(Saved data entries)
-.-.-

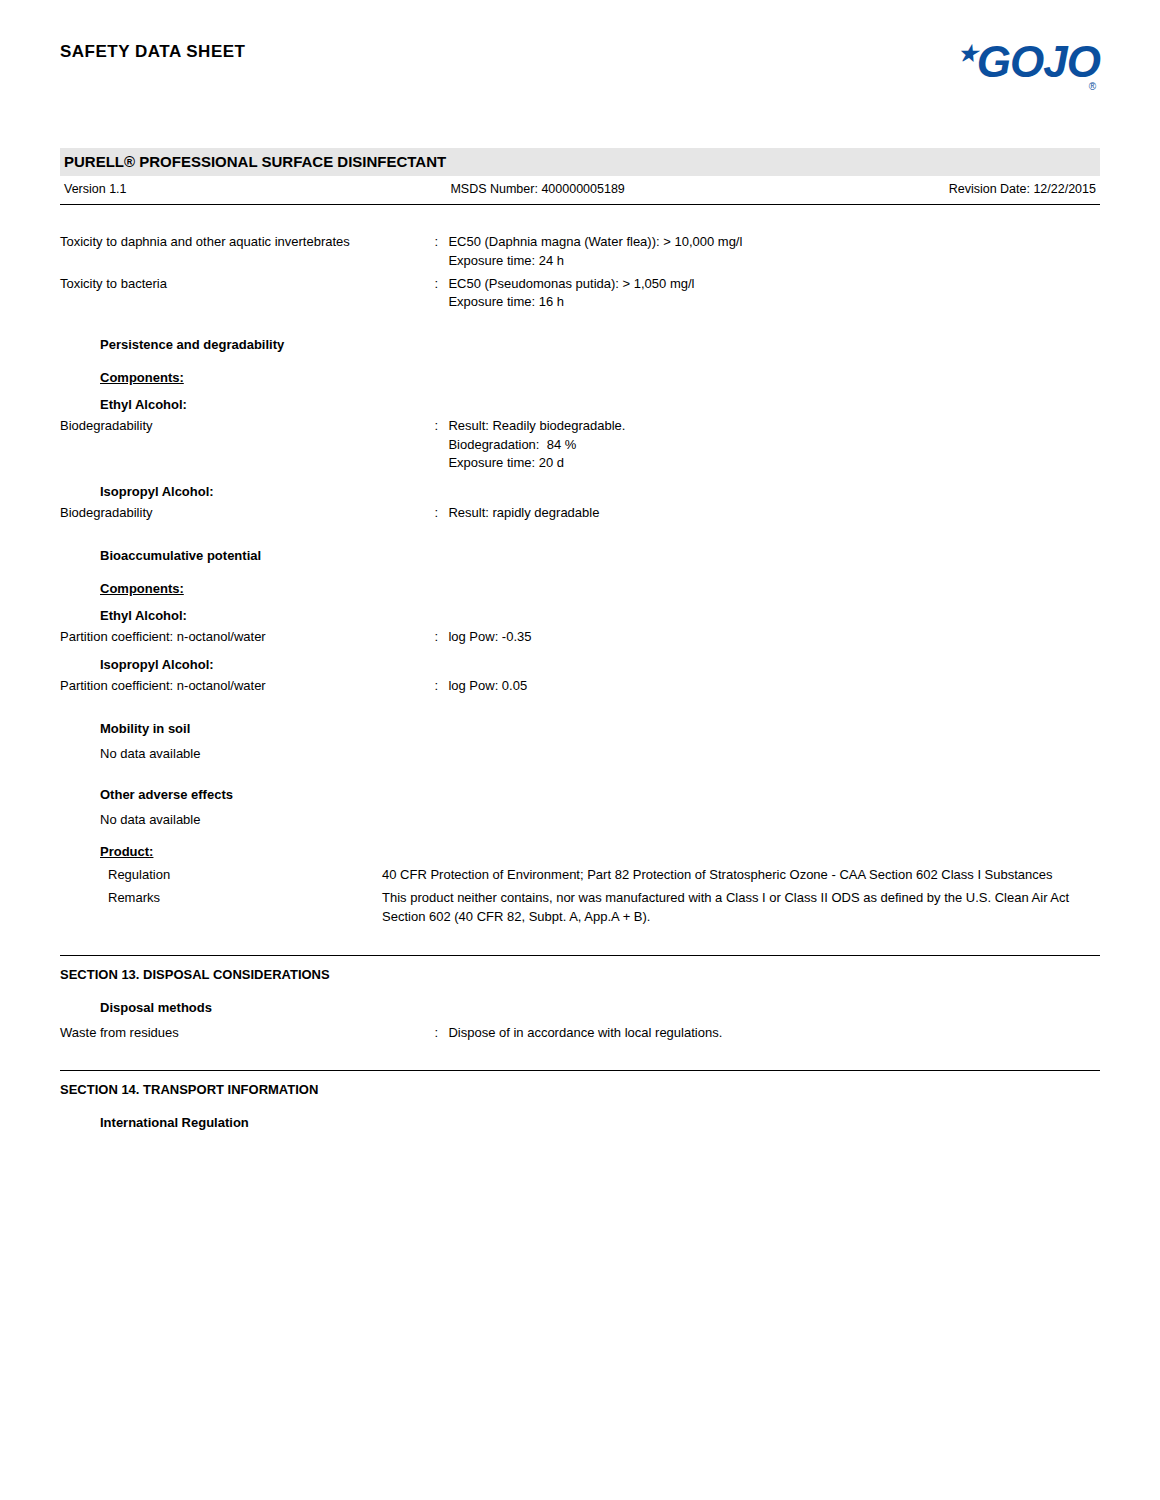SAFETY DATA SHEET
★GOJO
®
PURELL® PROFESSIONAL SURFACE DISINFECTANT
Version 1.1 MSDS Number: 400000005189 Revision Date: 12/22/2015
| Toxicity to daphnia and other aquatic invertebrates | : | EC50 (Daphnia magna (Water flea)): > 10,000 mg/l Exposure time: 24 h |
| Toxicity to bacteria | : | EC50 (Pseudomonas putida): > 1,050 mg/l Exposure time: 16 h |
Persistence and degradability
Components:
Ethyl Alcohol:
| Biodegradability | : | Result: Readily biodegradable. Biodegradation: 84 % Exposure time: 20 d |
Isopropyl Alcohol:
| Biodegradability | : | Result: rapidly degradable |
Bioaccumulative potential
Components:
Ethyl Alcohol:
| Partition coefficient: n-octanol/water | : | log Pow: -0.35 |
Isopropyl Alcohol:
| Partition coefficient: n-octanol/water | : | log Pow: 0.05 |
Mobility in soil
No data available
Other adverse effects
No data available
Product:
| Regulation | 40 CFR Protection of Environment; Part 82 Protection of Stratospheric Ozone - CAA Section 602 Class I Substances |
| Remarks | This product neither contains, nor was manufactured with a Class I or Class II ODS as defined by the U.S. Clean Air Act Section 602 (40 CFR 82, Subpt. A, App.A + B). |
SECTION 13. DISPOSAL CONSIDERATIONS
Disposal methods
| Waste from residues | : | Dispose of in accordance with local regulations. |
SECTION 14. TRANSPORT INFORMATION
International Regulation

-.-.-

| Task |
The records above must be retyped exactly. Please omit the pictures.

| Expected answer |
SAFETY DATA SHEET
★GOJO
®
PURELL® PROFESSIONAL SURFACE DISINFECTANT
Version 1.1 MSDS Number: 400000005189 Revision Date: 12/22/2015
| Toxicity to daphnia and other aquatic invertebrates | : | EC50 (Daphnia magna (Water flea)): > 10,000 mg/l Exposure time: 24 h |
| Toxicity to bacteria | : | EC50 (Pseudomonas putida): > 1,050 mg/l Exposure time: 16 h |
Persistence and degradability
Components:
Ethyl Alcohol:
| Biodegradability | : | Result: Readily biodegradable. Biodegradation: 84 % Exposure time: 20 d |
Isopropyl Alcohol:
| Biodegradability | : | Result: rapidly degradable |
Bioaccumulative potential
Components:
Ethyl Alcohol:
| Partition coefficient: n-octanol/water | : | log Pow: -0.35 |
Isopropyl Alcohol:
| Partition coefficient: n-octanol/water | : | log Pow: 0.05 |
Mobility in soil
No data available
Other adverse effects
No data available
Product:
| Regulation | 40 CFR Protection of Environment; Part 82 Protection of Stratospheric Ozone - CAA Section 602 Class I Substances |
| Remarks | This product neither contains, nor was manufactured with a Class I or Class II ODS as defined by the U.S. Clean Air Act Section 602 (40 CFR 82, Subpt. A, App.A + B). |
SECTION 13. DISPOSAL CONSIDERATIONS
Disposal methods
| Waste from residues | : | Dispose of in accordance with local regulations. |
SECTION 14. TRANSPORT INFORMATION
International Regulation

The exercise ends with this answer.